ABOUT THIS TASK: Among the entries that follow, find every line with the word "lines" and list it.

DATA TO USE:
BEGIN

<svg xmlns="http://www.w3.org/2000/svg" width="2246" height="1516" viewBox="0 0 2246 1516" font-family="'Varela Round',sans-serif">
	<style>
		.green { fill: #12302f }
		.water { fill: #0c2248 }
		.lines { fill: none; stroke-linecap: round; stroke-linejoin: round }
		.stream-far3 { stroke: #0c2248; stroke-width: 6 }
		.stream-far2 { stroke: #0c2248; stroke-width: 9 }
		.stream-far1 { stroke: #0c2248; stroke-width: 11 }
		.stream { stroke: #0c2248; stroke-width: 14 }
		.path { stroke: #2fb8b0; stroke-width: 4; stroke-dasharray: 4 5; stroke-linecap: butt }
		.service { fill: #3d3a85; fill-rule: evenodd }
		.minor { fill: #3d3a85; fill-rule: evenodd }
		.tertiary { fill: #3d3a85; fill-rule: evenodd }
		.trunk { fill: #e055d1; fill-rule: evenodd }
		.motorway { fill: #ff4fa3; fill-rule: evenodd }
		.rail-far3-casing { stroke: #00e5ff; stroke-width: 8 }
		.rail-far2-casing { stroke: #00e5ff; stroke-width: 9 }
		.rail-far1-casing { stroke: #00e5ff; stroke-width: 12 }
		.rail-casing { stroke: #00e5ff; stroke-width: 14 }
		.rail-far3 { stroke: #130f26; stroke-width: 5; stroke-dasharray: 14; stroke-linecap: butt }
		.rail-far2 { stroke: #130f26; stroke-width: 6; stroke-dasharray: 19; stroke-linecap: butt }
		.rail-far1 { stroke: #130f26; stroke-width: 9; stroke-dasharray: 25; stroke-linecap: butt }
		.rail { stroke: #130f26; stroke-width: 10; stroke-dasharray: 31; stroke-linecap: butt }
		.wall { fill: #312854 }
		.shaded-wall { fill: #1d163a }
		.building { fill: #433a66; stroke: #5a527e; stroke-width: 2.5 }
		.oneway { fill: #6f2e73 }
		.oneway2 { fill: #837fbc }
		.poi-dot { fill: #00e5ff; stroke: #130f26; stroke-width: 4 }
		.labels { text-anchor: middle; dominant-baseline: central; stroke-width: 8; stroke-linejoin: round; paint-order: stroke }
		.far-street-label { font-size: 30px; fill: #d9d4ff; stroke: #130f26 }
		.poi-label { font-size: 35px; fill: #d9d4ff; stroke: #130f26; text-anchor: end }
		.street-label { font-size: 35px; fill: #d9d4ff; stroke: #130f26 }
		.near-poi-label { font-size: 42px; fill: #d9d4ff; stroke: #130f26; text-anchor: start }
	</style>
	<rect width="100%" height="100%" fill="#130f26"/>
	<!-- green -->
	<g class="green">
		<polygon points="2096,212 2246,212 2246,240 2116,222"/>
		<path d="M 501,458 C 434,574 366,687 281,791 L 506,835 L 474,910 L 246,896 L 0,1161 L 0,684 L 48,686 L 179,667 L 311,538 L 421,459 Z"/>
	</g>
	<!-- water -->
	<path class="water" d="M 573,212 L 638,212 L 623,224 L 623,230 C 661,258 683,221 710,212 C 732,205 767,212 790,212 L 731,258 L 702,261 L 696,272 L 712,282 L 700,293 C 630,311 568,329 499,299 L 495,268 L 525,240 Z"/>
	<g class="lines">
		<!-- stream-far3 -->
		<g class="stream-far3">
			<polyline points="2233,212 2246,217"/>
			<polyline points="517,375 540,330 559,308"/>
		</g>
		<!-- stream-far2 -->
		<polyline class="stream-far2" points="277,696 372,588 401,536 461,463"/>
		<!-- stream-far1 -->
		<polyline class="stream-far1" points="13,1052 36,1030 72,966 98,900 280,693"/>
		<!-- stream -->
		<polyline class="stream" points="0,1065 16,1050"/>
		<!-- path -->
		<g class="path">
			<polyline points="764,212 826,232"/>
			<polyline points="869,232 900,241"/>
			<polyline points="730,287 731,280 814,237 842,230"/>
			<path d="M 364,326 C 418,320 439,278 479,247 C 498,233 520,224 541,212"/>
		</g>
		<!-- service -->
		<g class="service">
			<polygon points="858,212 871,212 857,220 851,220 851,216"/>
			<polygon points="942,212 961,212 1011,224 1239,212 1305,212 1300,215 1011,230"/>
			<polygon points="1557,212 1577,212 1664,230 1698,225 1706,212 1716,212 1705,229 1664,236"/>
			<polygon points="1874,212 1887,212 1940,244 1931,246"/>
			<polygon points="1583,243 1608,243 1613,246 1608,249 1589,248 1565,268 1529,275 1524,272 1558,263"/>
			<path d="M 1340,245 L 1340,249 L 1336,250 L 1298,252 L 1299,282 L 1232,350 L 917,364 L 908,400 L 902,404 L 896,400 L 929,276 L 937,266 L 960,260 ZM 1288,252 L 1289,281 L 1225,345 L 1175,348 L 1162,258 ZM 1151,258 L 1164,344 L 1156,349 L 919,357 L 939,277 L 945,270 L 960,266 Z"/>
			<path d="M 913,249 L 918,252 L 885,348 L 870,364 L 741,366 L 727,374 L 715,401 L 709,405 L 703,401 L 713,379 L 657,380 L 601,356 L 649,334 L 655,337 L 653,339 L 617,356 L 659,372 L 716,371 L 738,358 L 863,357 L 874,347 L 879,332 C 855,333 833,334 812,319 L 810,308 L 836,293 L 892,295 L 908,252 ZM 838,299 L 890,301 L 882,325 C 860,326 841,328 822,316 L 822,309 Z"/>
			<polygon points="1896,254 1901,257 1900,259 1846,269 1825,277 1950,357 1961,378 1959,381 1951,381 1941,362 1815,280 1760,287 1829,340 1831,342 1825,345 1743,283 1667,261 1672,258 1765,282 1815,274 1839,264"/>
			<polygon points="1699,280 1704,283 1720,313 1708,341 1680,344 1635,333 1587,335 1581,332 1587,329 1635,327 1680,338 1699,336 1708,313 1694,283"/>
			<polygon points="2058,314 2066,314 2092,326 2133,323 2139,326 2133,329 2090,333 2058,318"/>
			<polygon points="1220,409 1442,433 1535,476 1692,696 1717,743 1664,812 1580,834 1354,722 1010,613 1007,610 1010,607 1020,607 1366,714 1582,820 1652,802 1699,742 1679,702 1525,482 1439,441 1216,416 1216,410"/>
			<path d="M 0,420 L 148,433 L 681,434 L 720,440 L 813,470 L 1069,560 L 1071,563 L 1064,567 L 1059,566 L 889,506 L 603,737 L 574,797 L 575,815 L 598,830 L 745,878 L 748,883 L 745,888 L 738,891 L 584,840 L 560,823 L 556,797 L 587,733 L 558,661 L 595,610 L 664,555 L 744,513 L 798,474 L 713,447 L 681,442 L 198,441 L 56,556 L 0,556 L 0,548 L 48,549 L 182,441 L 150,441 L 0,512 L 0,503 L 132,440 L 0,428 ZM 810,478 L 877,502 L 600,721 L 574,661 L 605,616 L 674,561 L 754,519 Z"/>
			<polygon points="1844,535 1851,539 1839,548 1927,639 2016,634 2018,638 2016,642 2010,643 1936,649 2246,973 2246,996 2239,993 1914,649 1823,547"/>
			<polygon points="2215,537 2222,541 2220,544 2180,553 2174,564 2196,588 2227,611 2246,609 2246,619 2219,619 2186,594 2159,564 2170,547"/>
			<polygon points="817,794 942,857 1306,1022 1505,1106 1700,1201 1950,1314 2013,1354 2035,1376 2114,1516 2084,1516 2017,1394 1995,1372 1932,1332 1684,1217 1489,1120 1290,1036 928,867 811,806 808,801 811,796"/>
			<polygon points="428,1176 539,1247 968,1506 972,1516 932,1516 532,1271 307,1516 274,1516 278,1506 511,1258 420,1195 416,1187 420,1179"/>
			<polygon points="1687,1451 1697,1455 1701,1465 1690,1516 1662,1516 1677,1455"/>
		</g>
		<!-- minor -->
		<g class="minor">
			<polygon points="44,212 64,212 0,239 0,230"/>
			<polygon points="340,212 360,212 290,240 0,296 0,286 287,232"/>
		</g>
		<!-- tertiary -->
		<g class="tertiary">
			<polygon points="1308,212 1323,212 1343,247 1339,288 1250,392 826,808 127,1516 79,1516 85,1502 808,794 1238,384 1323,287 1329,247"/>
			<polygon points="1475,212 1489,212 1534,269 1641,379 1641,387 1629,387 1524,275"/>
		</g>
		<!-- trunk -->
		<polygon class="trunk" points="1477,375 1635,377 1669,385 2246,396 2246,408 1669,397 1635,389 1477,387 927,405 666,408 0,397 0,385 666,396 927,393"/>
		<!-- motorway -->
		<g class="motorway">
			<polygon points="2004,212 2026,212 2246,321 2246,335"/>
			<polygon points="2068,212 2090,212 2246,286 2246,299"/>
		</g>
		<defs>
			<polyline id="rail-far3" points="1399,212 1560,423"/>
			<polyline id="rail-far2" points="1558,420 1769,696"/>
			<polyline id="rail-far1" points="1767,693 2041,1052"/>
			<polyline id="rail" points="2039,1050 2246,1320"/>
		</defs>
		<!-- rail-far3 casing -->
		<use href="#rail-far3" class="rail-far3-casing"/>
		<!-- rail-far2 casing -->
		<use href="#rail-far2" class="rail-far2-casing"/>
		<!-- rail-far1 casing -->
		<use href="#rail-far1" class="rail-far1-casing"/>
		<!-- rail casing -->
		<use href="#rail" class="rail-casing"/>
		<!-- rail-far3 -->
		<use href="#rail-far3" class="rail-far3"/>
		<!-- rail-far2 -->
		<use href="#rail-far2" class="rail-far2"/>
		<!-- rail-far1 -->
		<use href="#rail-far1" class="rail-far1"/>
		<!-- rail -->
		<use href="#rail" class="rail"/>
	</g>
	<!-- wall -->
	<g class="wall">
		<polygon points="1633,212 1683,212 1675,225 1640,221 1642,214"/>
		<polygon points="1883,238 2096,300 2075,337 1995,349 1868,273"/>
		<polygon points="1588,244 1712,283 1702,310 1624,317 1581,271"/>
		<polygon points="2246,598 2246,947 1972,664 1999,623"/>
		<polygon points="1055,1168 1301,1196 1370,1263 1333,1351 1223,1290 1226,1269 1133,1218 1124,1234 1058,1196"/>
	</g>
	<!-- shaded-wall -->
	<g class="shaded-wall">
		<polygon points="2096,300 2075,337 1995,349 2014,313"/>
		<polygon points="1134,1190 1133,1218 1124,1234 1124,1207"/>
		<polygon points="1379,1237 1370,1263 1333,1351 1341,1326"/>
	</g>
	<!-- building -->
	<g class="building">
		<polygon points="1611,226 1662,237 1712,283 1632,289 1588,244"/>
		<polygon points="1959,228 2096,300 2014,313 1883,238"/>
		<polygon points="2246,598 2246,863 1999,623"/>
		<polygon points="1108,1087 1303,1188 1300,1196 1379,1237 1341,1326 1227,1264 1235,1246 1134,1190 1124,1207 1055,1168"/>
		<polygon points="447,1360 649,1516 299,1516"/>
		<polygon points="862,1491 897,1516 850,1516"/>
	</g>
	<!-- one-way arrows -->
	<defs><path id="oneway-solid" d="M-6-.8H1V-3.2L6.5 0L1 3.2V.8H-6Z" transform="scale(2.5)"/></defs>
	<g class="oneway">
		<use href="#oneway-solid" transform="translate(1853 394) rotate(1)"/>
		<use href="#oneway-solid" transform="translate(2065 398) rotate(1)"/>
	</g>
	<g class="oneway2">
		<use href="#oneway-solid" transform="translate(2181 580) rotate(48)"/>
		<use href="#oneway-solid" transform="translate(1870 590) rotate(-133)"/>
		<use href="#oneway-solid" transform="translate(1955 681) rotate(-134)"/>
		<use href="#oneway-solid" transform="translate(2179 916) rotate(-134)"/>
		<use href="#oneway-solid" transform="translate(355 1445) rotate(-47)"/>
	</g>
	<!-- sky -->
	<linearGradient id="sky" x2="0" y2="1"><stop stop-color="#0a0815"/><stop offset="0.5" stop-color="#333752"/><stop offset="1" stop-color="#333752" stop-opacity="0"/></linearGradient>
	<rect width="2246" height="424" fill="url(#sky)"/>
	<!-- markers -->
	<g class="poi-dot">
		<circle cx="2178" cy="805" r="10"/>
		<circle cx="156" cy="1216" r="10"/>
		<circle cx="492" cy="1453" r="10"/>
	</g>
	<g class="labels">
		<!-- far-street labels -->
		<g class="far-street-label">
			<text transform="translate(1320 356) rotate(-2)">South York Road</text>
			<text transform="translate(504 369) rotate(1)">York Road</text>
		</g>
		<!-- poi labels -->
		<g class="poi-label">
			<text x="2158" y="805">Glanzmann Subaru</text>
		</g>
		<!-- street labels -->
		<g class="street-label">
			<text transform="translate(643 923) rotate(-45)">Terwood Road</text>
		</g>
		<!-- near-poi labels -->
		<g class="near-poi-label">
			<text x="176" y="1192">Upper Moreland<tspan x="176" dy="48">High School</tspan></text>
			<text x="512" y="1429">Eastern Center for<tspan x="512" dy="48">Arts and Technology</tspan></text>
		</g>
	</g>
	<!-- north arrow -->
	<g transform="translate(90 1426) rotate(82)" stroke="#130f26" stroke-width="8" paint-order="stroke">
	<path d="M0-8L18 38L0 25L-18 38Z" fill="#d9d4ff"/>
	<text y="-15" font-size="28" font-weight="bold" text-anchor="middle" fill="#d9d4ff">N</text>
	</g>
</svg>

END

ANSWER TO THIS TASK:
		.lines { fill: none; stroke-linecap: round; stroke-linejoin: round }
	<g class="lines">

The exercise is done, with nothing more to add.